#### EXTRACTED RECORDS ####

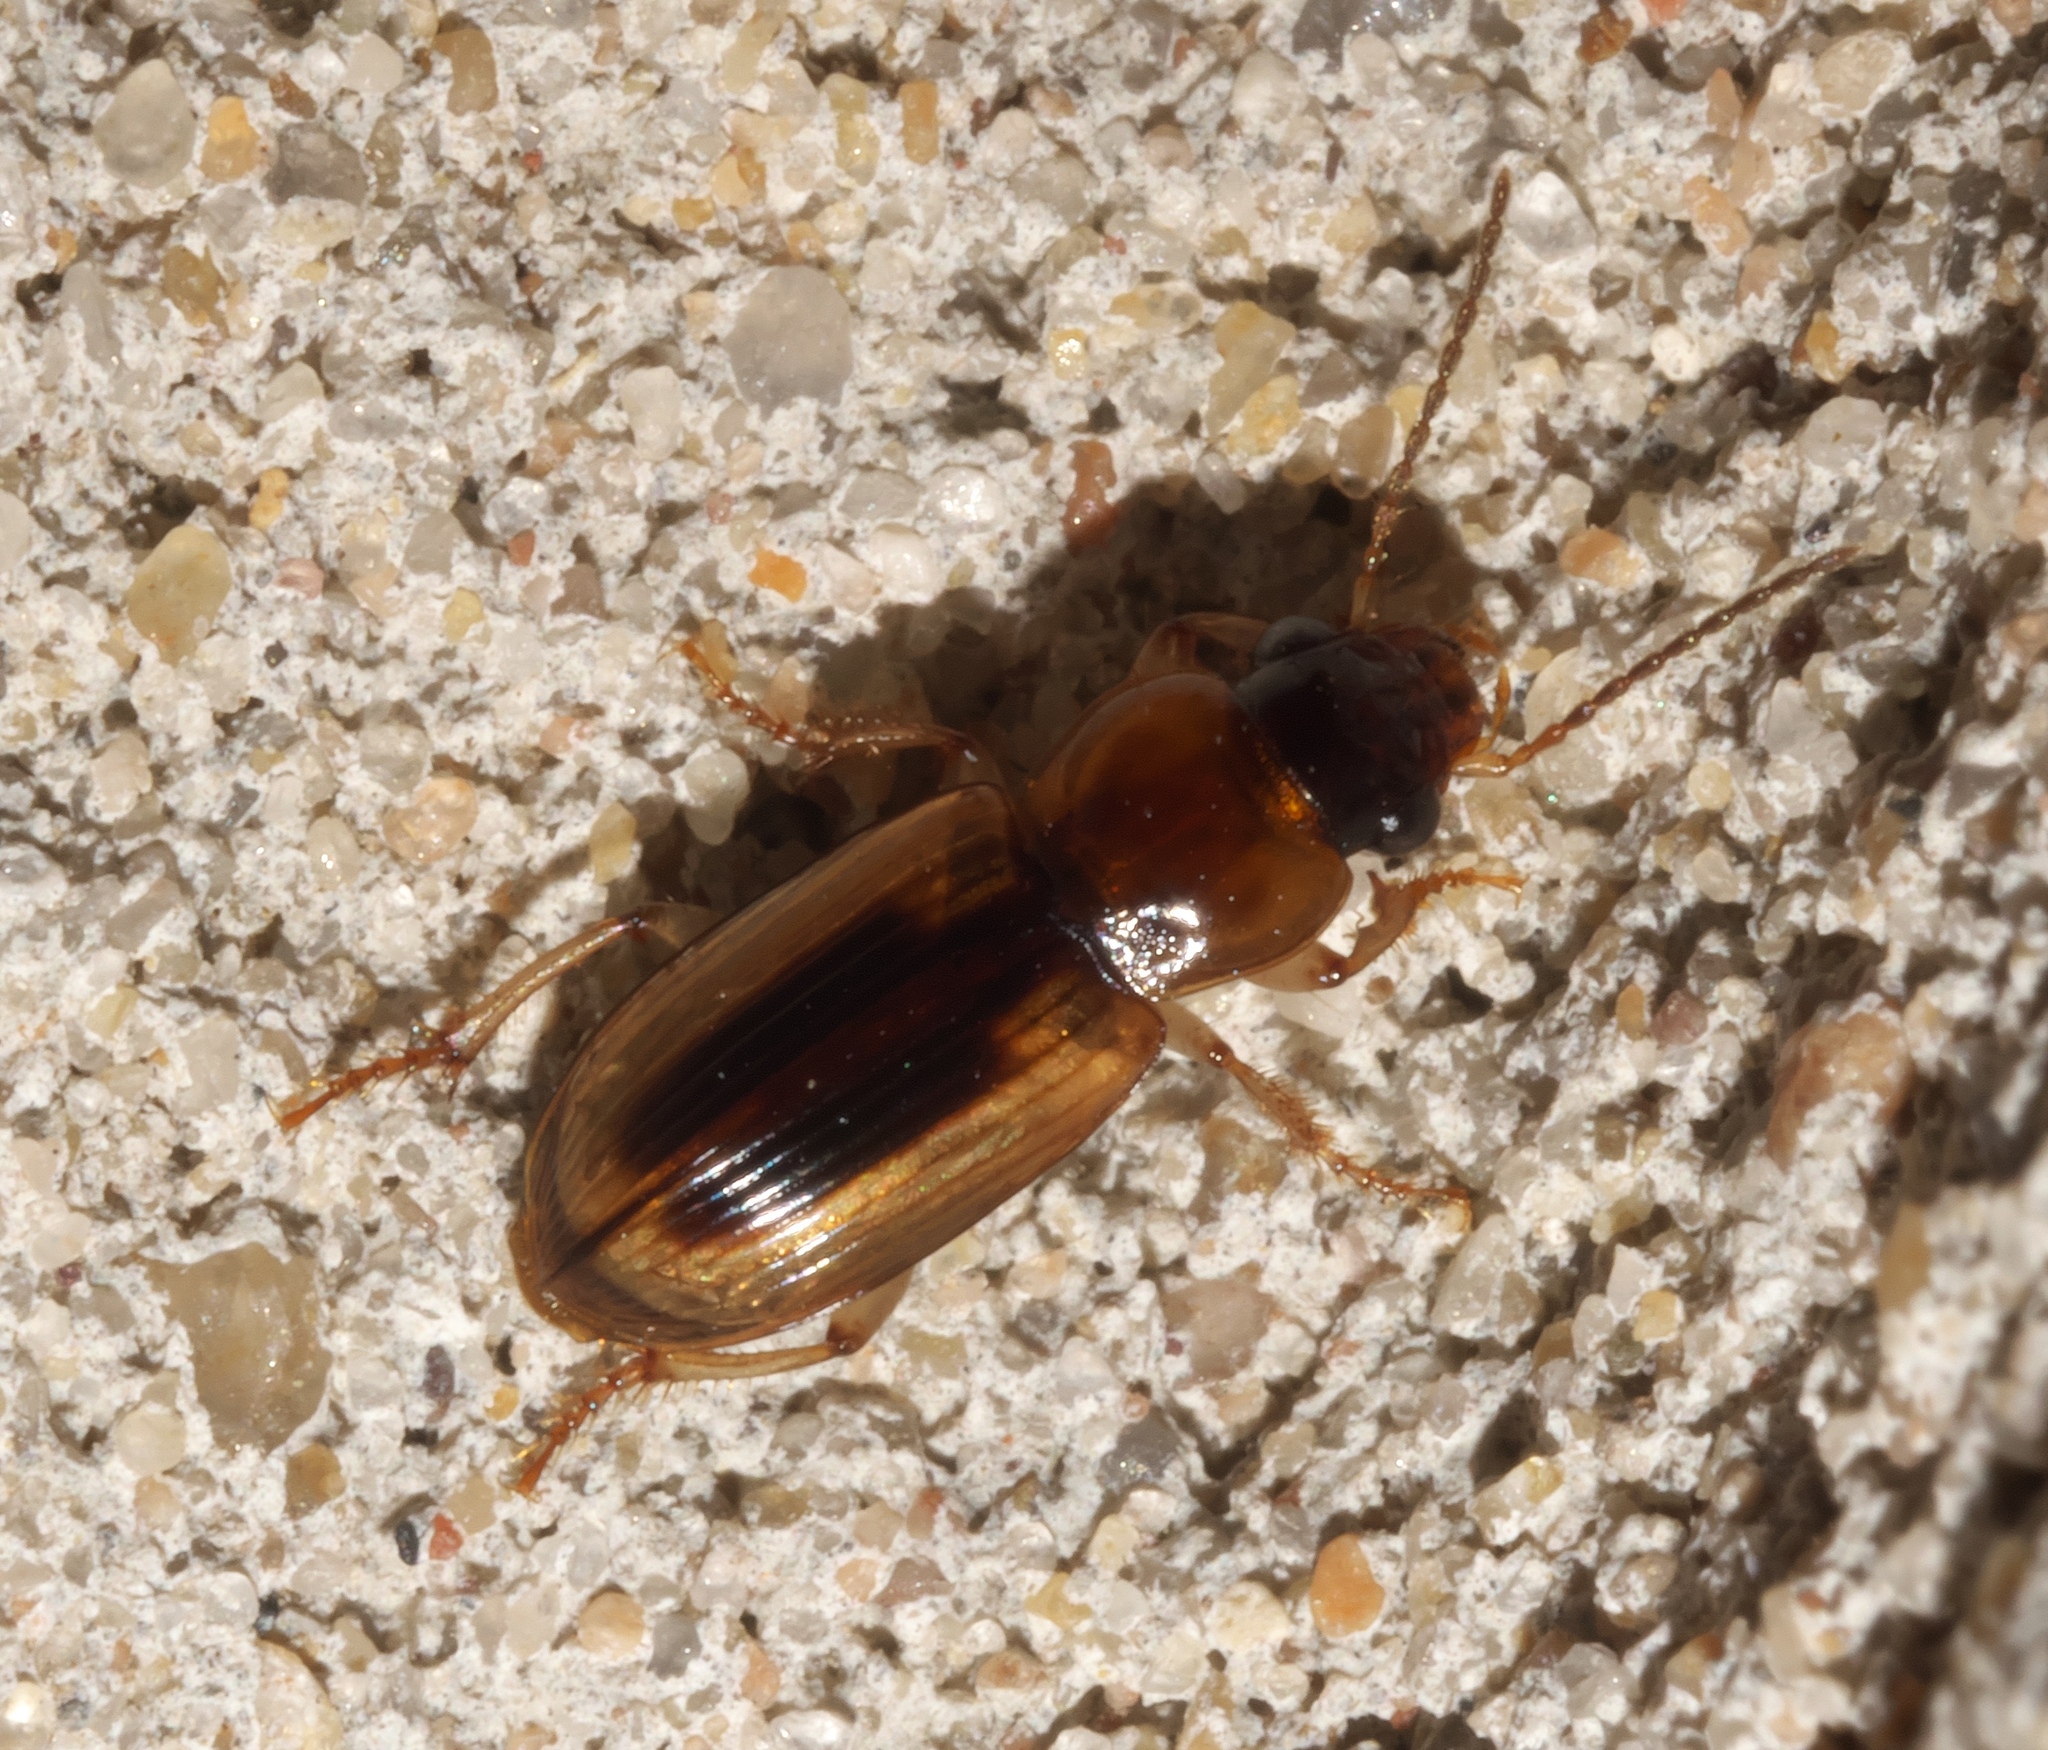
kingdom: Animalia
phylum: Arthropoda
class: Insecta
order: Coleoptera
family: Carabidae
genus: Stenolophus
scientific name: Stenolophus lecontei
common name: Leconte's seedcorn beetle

####

Copy every text line of the records above verbatim, from kingdom through common name, and omit the pictures.

### OUTPUT OF THE EXERCISE
kingdom: Animalia
phylum: Arthropoda
class: Insecta
order: Coleoptera
family: Carabidae
genus: Stenolophus
scientific name: Stenolophus lecontei
common name: Leconte's seedcorn beetle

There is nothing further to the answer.